Leserbrief

Herbert allein zu Hause

Bundespräsident Alexander Van der Bellen hat also nicht Herbert Kickl, sondern Karl Nehammer mit der Regierungsbildung beauftragt, damit die für Österreich wohl richtige Entscheidung getroffen und sehr schlüssig begründet. Mit Herbert Kickl will nämlich nicht nur niemand koalieren, er besitzt auch nicht das Format eines besonnenen Staatsmanns.
1. Kickl ist der erste und bisher einzige Minister, der vom Präsidenten entlassen wurde, hat sich durch die illegale BVT-Razzia selbst disqualifiziert und ein immenses Sicherheitsproblem für Österreich verursacht. Persönliche Rache am BVT, das im rechtsradikalen Milieu ermittelte, war ihm offenbar wichtiger als die Sicherheit unseres Landes, für die er als Innenminister die Verantwortung trug.
2. Ein Kanzler Kickl wäre daher ein enormes sicherheitspolitisches Risiko für Österreich. Verstärkt würde das vorhersehbare außen- und sicherheitspolitische Desaster durch die Sympathie Kickls und seiner FPÖ gegenüber dem Kriegstreiber Putin und anderen Autokraten, durch die Ablehnung von Sky Shield, durch das gestörte Verhältnis zur Europäischen Union sowie durch die mangelnde Bereitschaft, sich von Rechtsradikalen im In- und Ausland klar abzugrenzen.
3. Durch seine "Fahndungslisten" zeigt Herbert Kickl auch ein bedenkliches Demokratieverständnis und lässt dabei soziale Kompetenz ebenso vermissen wie durch sein Agieren nach der Entlassung als Innenminister. Diesbezüglich sei an die permanenten Beschimpfungen und Beleidigungen des Bundespräsidenten erinnert. Psychologisch interessant war Kickls Verhalten nach dem ersten Sondierungsgespräch mit Karl Nehammer. Er unterstellte dem Kanzler, dass er sich von den Wählern beleidigt fühlte, und riet ihm, "Hilfe von den vernünftigen Kräften in der ÖVP" anzunehmen. Es ist nicht besonders intelligent, eine andere Partei für eine Koalition mit der eigenen gewinnen zu wollen, deren Vorsitzenden aber massiv zu beleidigen. Die Argumente Nehammers waren schon aus dem Wahlkampf bekannt, änderten sich im Sondierungsgespräch nicht und wurden im Wesentlichen auch vom Bundespräsidenten beim Regierungsbildungsauftrag an Karl Nehammer genannt. Offenbar projiziert Herbert Kickl sein eigenes Denken und Verhalten auf andere.

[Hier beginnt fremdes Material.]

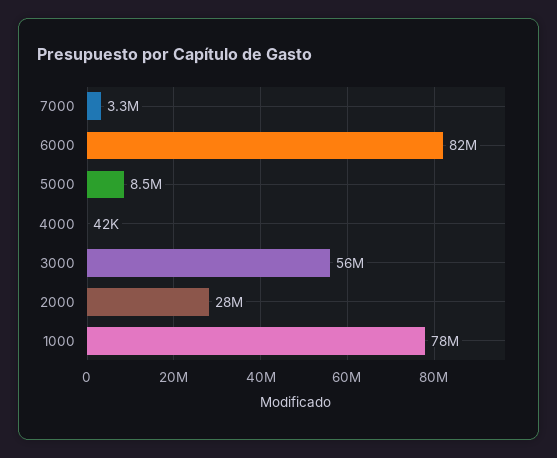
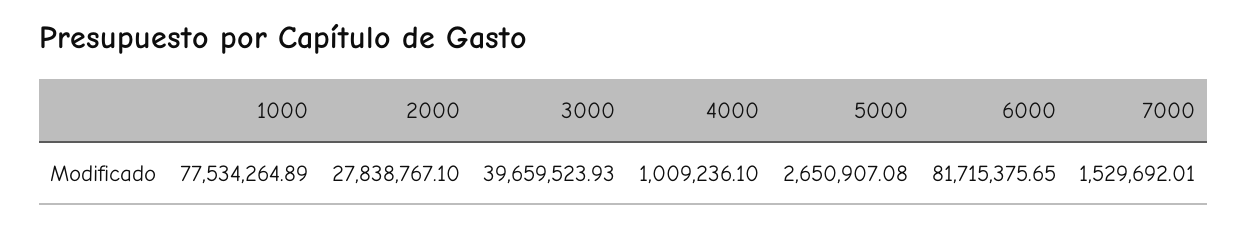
7000: 3300000 -> 1529692.01
5000: 8500000 -> 2650907.08
4000: 42000 -> 1009236.1
3000: 56000000 -> 39659523.93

4. Kickl fehlt es auch an strategischer Kompetenz. Spätestens nach dem Rücktritt von Sebastian Kurz hätte er sich wohl um bessere Kontakte zur ÖVP bemühen können (so wie dies einige seiner Mitstreiter mit Vertretern der SPÖ in den Untersuchungsausschüssen getan haben). Doch ihm war die persönliche Revanche an der ÖVP nach dem Verlust seines Ministeramts wohl wichtiger als politischer Weitblick. Strategisch unklug war schließlich auch das provokante Geschenk an den Bundespräsidenten - eine gläserne Eule als Symbol der Weisheit - bei deren bislang letztem Gespräch.
Alexander Van der Bellen hat aber eine weise Entscheidung - allerdings wohl nicht im Sinne des Schenkenden - getroffen. Die FPÖ spricht daher nun von abgekartetem Spiel und inszeniert sich wieder einmal als Opfer des Systems (dem sie selbst inklusive ihrer Vorgängerorganisation allerdings auch seit einem Dreivierteljahrhundert angehört). Doch das Übergehen ihres Parteivorsitzenden beim Regierungsbildungsauftrag ist allein Herbert Kickls persönliche Schuld. Er erntet jetzt die Früchte seines bisherigen Agierens.